*JOB*.
Please convert the text in the listing below into a JSON list of strings with one string per line, skipping blank lines and leaving the pictures out.

*THE RECORDS*.
········

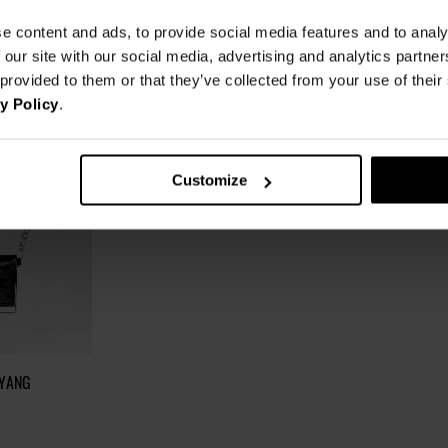
Kolor:
e content and ads, to provide social media features and to analy
Rozmiar:
DŁUGOŚĆ RĘKAWA
 our site with our social media, advertising and analytics partn
13.
 provided to them or that they’ve collected from your use of thei
y Policy
.
tolerancja wymiarów do +/- 2cm
Jak mierzymy nasze produkty?
Customize
 YANG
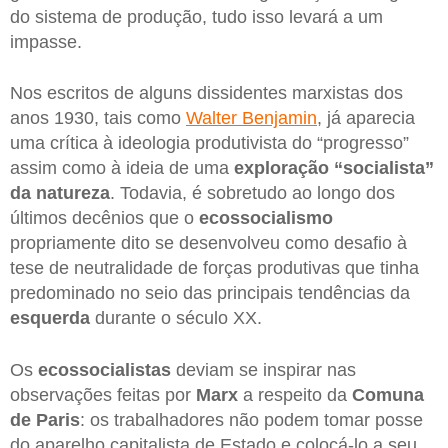
do sistema de produção, tudo isso levará a um
impasse.
Nos escritos de alguns dissidentes marxistas dos
anos 1930, tais como
Walter Benjamin
, já aparecia
uma crítica à ideologia produtivista do “progresso”
assim como à ideia de uma
exploração “socialista”
da natureza
. Todavia, é sobretudo ao longo dos
últimos decênios que o
ecossocialismo
propriamente dito se desenvolveu como desafio à
tese de neutralidade de forças produtivas que tinha
predominado no seio das principais tendências da
esquerda
durante o século XX.
Os
ecossocialistas
deviam se inspirar nas
observações feitas por
Marx
a respeito da
Comuna
de Paris
: os trabalhadores não podem tomar posse
do aparelho capitalista de Estado e colocá-lo a seu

········

*SOLUTION TO THE PROBLEM*.
[
  "Kolor:",
  "e content and ads, to provide social media features and to analy",
  "Rozmiar:",
  "DŁUGOŚĆ RĘKAWA",
  " our site with our social media, advertising and analytics partn",
  "13.",
  " provided to them or that they’ve collected from your use of thei",
  "y Policy",
  ".",
  "tolerancja wymiarów do +/- 2cm",
  "Jak mierzymy nasze produkty?",
  "Customize",
  " YANG",
  "do sistema de produção, tudo isso levará a um",
  "impasse.",
  "Nos escritos de alguns dissidentes marxistas dos",
  "anos 1930, tais como",
  "Walter Benjamin",
  ", já aparecia",
  "uma crítica à ideologia produtivista do “progresso”",
  "assim como à ideia de uma",
  "exploração “socialista”",
  "da natureza",
  ". Todavia, é sobretudo ao longo dos",
  "últimos decênios que o",
  "ecossocialismo",
  "propriamente dito se desenvolveu como desafio à",
  "tese de neutralidade de forças produtivas que tinha",
  "predominado no seio das principais tendências da",
  "esquerda",
  "durante o século XX.",
  "Os",
  "ecossocialistas",
  "deviam se inspirar nas",
  "observações feitas por",
  "Marx",
  "a respeito da",
  "Comuna",
  "de Paris",
  ": os trabalhadores não podem tomar posse",
  "do aparelho capitalista de Estado e colocá-lo a seu"
]